When Ed approached town he recognized all the landmarks Lefty had told him about during the war. Somehow, without directions, he knew just how to get to Lefty's house. He drove up , got out of his car and knocked on the door. A young mother & child opened the door and without a word spoken they just looked into each other's eyes. After about 20 seconds of total silence, she said O My God, it's Ed LaPorta! She just hugged him & cried and couldn't stop thanking him. "Had it not been for you I would not have a husband and my baby would not have a father". The little girl Patty was tugging on his trousers, he turned to her and patted her on her little head and said "Hi Sweetheart". She looked up to him and said, "Uncle Ed, thank you for my daddy!"
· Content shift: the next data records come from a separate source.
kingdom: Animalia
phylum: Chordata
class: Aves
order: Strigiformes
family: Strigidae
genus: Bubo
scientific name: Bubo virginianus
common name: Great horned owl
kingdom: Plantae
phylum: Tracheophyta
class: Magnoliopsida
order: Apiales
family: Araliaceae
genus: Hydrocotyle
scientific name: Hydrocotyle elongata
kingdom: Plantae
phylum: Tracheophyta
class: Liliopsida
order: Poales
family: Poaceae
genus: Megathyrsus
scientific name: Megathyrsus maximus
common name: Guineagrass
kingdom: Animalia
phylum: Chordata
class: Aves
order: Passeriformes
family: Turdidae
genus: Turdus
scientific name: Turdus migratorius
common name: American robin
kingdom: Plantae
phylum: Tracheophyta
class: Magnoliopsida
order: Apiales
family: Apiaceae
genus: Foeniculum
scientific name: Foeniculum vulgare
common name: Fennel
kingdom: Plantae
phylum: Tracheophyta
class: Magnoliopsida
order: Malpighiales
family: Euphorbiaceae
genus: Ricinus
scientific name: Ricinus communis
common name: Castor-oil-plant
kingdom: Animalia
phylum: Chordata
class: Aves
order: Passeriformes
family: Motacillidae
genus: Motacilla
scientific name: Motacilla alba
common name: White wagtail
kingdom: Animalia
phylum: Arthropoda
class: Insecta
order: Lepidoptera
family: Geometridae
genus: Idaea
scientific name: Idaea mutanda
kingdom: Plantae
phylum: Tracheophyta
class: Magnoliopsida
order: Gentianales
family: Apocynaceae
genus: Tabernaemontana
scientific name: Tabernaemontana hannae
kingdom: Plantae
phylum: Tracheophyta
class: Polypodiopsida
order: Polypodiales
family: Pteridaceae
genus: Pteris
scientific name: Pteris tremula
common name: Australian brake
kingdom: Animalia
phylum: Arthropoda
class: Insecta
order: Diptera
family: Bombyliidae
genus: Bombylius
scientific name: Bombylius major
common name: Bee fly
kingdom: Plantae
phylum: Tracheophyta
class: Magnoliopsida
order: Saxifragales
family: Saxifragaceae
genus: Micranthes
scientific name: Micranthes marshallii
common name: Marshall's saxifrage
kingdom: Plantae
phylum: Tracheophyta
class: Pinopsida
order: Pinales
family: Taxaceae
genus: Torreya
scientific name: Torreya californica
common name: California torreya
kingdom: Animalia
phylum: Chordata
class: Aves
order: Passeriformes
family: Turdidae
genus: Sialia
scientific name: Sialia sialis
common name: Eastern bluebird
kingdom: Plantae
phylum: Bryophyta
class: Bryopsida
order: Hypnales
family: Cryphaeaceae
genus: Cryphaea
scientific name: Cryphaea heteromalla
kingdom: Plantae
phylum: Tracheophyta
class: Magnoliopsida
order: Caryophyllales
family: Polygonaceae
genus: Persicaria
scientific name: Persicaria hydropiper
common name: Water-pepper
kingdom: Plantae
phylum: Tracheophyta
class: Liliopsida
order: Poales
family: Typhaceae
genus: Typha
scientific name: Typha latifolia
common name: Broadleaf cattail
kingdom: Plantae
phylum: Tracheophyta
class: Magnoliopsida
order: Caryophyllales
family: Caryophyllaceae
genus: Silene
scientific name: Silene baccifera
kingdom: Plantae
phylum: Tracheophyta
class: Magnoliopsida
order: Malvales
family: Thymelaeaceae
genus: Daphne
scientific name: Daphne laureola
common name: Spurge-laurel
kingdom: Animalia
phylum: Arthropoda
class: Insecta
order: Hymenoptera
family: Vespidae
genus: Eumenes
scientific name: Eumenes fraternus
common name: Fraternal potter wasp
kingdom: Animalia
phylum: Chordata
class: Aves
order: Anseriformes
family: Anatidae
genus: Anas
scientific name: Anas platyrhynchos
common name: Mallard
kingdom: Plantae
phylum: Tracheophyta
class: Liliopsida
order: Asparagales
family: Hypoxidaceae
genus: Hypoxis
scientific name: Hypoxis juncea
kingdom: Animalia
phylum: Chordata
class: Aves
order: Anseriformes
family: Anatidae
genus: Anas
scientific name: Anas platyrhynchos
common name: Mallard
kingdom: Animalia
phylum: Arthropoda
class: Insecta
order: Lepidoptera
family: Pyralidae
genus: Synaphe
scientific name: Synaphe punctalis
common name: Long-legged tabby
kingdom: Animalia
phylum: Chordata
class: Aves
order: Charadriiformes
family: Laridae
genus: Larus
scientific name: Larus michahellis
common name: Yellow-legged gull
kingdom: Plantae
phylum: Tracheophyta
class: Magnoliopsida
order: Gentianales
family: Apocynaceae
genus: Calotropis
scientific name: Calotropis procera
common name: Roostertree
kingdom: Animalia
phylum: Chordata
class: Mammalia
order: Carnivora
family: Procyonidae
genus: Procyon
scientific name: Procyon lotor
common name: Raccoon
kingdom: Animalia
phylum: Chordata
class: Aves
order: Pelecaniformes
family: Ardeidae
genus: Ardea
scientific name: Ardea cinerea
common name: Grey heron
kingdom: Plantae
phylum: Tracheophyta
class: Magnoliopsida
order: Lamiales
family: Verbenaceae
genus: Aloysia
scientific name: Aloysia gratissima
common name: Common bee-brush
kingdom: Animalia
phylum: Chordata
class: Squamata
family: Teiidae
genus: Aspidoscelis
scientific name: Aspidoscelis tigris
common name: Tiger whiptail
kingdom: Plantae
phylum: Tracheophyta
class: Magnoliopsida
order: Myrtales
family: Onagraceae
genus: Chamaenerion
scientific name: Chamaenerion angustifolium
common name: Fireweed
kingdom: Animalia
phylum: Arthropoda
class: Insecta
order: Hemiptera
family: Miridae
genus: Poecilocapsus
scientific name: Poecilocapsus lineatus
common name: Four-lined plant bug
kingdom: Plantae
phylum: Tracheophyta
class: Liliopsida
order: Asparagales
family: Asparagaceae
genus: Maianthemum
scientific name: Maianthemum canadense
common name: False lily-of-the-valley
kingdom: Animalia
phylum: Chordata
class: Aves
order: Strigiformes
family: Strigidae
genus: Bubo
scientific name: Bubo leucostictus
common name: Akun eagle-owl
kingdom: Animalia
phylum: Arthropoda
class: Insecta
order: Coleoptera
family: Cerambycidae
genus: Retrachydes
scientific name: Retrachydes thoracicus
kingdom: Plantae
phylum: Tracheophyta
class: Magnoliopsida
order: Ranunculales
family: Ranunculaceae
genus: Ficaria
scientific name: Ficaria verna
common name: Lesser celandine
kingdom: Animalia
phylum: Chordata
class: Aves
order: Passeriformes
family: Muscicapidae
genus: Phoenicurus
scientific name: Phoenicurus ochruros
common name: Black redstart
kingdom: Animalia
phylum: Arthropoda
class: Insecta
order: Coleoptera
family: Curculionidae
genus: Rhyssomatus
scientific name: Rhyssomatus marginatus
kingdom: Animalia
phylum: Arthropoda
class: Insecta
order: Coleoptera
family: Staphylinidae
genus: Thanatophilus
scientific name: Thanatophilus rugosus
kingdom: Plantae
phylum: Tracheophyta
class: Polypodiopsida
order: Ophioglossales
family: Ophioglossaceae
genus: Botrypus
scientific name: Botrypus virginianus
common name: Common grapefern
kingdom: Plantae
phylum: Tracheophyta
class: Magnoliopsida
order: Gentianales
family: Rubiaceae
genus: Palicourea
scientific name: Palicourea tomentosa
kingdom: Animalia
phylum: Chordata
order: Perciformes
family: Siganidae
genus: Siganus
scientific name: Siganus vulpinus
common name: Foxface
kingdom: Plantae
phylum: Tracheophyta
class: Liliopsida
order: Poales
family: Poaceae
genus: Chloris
More than 60 years later, Ed remembers this vividly and says he will never forget & with everything he went through, this made it all worthwhile!
Ed LaPorta has won many medals and among them are 3 Purple Hearts.
Sunday, July 11, 2010
Last night's opening of the Metro Montage X at the Marietta/ Cobb Museum of Art was a huge success. There were around 300 people there enjoying the beautiful works of art being exhibited. This is a "must see" show. The range of style and mediums offers something for everyone to admire. Most of the shows that I exhibit with are figurative or portraiture and of course this piece is a still life. It's so nice to exhibit with many genres of art using mediums which include photography, sculpture, oil, pastel, acrylic, even yarn. Sally Macaulay, the director of the museum, and the Board has done an amazing job with curating the permanent collections as well as the types of exhibits they have there. Next month the museum will have their very popular Martinis & Music, and I, for one, will be there to hear some good music - martini in hand.
Monday, July 5, 2010
I found an old black & white photo of my mom recently. The picture is one that I have always loved of my mother so I created this drawing from it. She was very young and worked in the office of a textile mill (Pepperell Manufacturing) in Lindale, GA when this was taken. I think my father snapped this picture. I love it so much because she looked so beautiful, innocent and worry free. I look nothing like her; She was part Cherokee with dark hair, brown eyes and olive skin which is nothing like me. My brother, Greg, looks a lot like her as does his daughter. She passed away 4 1/2 years ago. She had some serious health problems and didn't look much like the person in this picture. She was super caring & sweet and always put everyone before herself. Irene was the wonderful mother of 4, my 2 older brothers and my twin sister, Lynne. She also had 10 grandchildren and 11 great grandchildren. I miss her so much.